The calorie-restricted rodents were given supplements to match the vitamin and mineral intake of the animals on the regular diet. Their reduction in bone health was therefore down to cutting calories rather than a lack of nutrients, the researchers said. Another surprising result was the increase of bone marrow fat in the calorie-restricted mice, despite them losing weight overall. Bone marrow fat is thought to make the bones of mammals, including mice and humans, weaker, the researchers claim.
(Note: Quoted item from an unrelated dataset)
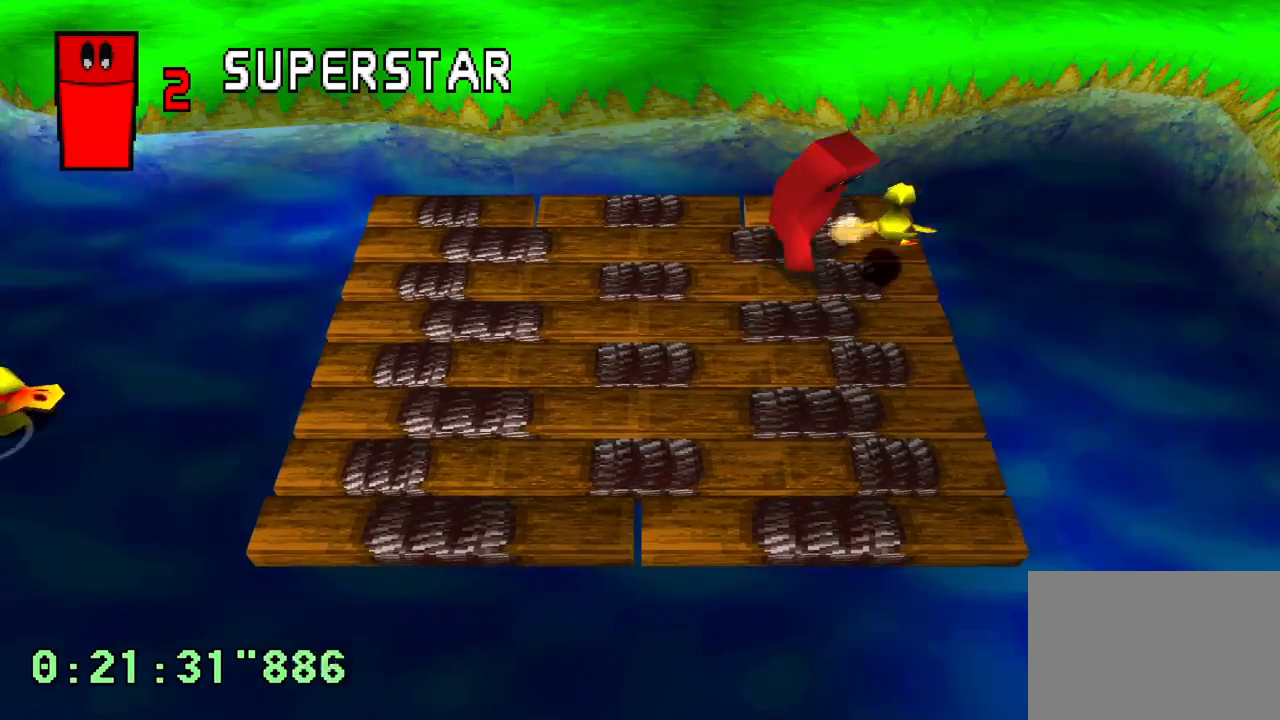
{"dt_ms": 1000, "buttons": ["DPAD_DOWN"], "left_stick": "center", "right_stick": "center", "events": [[33, "DPAD_RIGHT", "up"], [83, "DPAD_UP", "up"], [217, "DPAD_LEFT", "down"], [633, "START", "down"], [683, "DPAD_LEFT", "up"], [683, "START", "up"], [917, "DPAD_DOWN", "down"]]}
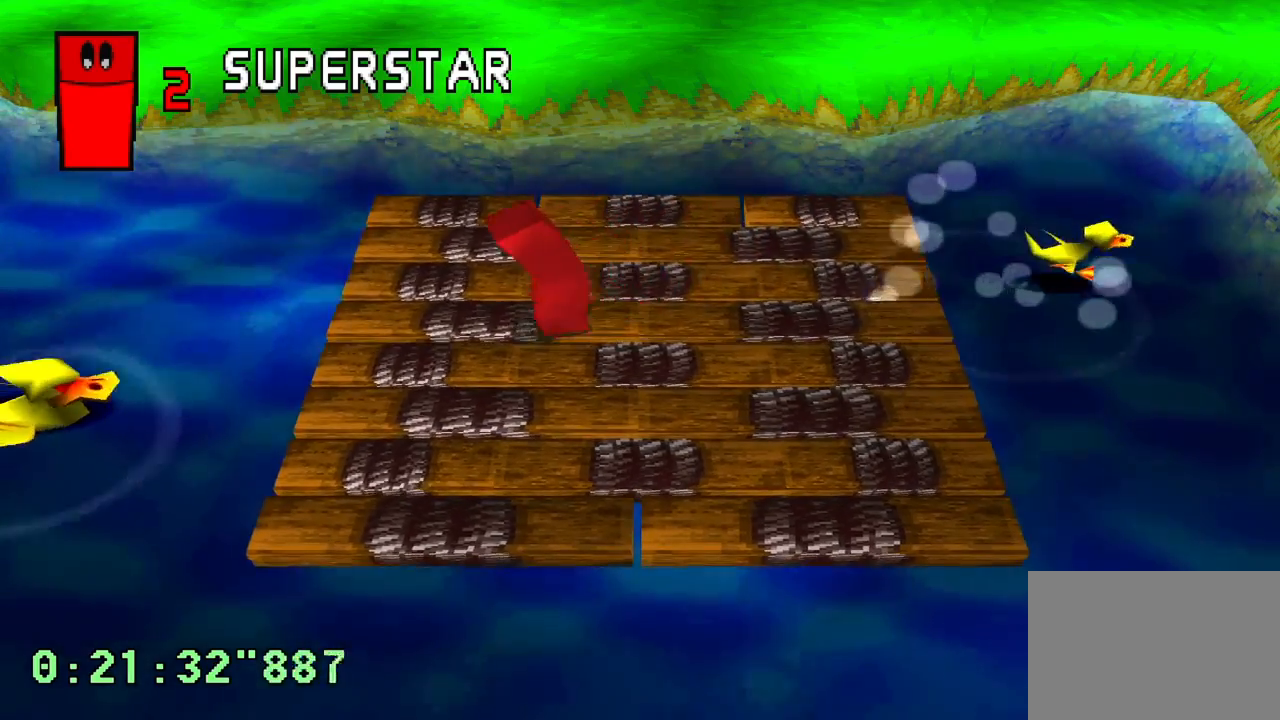
{"dt_ms": 500, "buttons": [], "left_stick": "center", "right_stick": "center", "events": [[33, "DPAD_DOWN", "up"]]}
'This was mild caloric restriction and we found a significant increase of fat in the bone marrow,' Dr Styner said. 'This group also had a decrease in bone quantity - they had less bone overall due to the cut in calories.' Although the study was carried out in animals, the researchers believe similar results could apply to humans, particularly women. 'This is important for women to consider because as we age our bone health starts to naturally decline,' Dr Styner said. 'Your calorie intake and exercise routine can have a great impact on the strength of your bones and your risk for break or fracture.' The researchers are planning further studies to uncover the purpose of bone marrow fat, and how it is affected by diet and exercise.
Calorie-restricted diets have surged in popularity in recent years, with more and more people turning to fasts, like the 5:2, low-carb plans, such as Atkins, and juicing 'cleanses'. As well as promoting weight loss, fasting alone has been linked to a longer life, stronger immune system and even a reduced risk of cancer. Limiting carbs may help lower blood pressure, prevent diabetes and boost heart health.
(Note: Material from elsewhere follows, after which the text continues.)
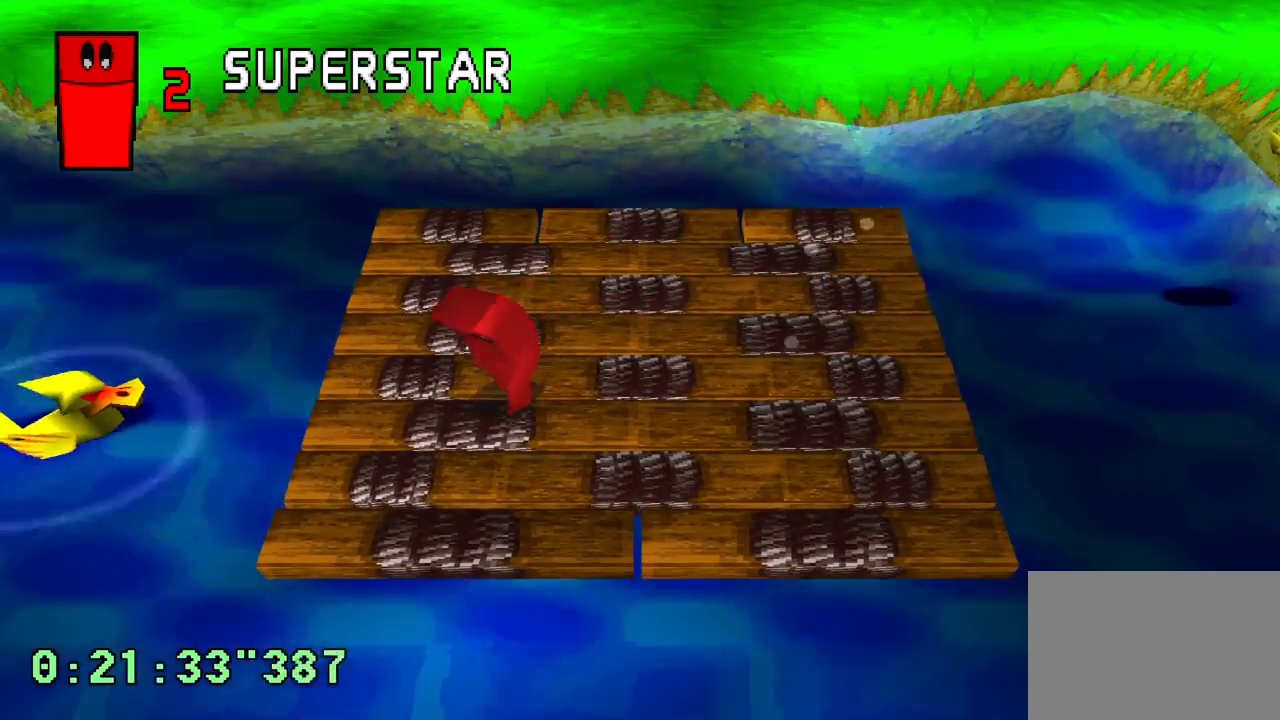
{"dt_ms": 500, "buttons": [], "left_stick": "center", "right_stick": "center", "events": []}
HOW MUCH EXERCISE DO YOU NEED TO DO?
To stay healthy, adults aged 19 to 64 should try to be active daily and should do:
at least 150 minutes of moderate aerobic activity such as cycling or brisk walking every week and
strength exercises on 2 or more days a week that work all the major muscles (legs, hips, back, abdomen, chest, shoulders and arms)
Or:
75 minutes of vigorous aerobic activity such as running or a game of singles tennis every week and
strength exercises on 2 or more days a week that work all the major muscles (legs, hips, back, abdomen, chest, shoulders and arms)
Or:
a mix of moderate and vigorous aerobic activity every week – for example, 2 x 30-minute runs plus 30 minutes of brisk walking equates to 150 minutes of moderate aerobic activity and
strength exercises on 2 or more days a week that work all the major muscles (legs, hips, back, abdomen, chest, shoulders and arms)
A good rule is that 1 minute of vigorous activity provides the same health benefits as 2 minutes of moderate activity.
One way to do your recommended 150 minutes of weekly physical activity is to do 30 minutes on 5 days every week.
All adults should also break up long periods of sitting with light activity.